EXTRACT:
Marcus Freeman’s first year was weird. There’s really no other way to put it. If you sat down a screenwriter and asked them to script the 2022 Notre Dame football season, they’d probably get fired for making the plot too unrealistic. Think about it. You start the year by nearly toppling a juggernaut in Columbus, then you lose to Marshall at home, and somehow you finish the year by beating the breaks off a top-five Clemson team under the lights. It was a year of extreme whiplash that fundamentally reshaped how fans viewed the post-Brian Kelly era.
The vibes were high, then they were underground, then they were back in the stratosphere.
Most people look at the 9-4 record and see a "fine" transition year. But that's not the whole story. Honestly, it was a season defined by a backup quarterback, a literal "human wrecking ball" at tight end, and a defensive front that finally started to look like the elite units we see in the SEC. It was messy, it was frustrating, and at times, it was pure, unadulterated chaos.
Why 2022 Notre Dame Football Started in a Total Hole
September was brutal. I mean, truly soul-crushing for the South Bend faithful. When Notre Dame traveled to Ohio Stadium to take on the Buckeyes, the defense actually showed up. They held CJ Stroud and that high-powered offense to 21 points. People were convinced. "Freeman is the guy," we all said. Then, the Marshall game happened.

STATED PROBLEM A:
Pick out every line of the records that contains the string "barcode", and copy each one.

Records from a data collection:
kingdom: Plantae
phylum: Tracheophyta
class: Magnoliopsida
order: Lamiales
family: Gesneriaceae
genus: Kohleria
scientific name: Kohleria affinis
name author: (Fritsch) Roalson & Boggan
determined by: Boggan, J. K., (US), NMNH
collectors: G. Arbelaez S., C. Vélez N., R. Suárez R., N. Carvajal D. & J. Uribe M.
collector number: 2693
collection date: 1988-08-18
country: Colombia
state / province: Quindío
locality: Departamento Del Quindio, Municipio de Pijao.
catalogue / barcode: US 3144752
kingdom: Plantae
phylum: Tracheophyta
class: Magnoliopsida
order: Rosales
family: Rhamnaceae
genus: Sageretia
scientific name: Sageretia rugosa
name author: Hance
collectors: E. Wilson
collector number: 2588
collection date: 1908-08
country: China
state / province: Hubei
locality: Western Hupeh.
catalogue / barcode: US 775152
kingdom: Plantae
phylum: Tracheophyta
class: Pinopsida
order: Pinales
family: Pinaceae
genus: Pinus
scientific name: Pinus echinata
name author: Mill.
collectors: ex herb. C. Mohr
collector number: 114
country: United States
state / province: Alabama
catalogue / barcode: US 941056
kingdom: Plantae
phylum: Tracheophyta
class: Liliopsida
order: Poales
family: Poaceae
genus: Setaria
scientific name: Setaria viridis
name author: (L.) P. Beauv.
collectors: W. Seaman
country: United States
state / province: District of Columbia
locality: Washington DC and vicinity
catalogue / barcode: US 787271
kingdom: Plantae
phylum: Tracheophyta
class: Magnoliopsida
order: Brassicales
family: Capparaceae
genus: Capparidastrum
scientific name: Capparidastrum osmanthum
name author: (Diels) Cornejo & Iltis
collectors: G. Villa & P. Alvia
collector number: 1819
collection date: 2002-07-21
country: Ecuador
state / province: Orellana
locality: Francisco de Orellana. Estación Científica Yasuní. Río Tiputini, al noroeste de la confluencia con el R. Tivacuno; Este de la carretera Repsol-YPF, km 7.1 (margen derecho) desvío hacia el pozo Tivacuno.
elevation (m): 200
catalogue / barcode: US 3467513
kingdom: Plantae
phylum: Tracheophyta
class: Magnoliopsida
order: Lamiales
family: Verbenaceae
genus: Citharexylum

STATED PROBLEM B:
Answer the following from the passage on Notre Dame's 2022 football season:
(i) What was the team's record for the year?
(ii) To how many points did the defense hold the Ohio State offense?
(iii) Which opponent beat Notre Dame at home?

TASK SOLUTION A:
catalogue / barcode: US 3144752
catalogue / barcode: US 775152
catalogue / barcode: US 941056
catalogue / barcode: US 787271
catalogue / barcode: US 3467513

TASK SOLUTION B:
(i) 9-4
(ii) 21 points
(iii) Marshall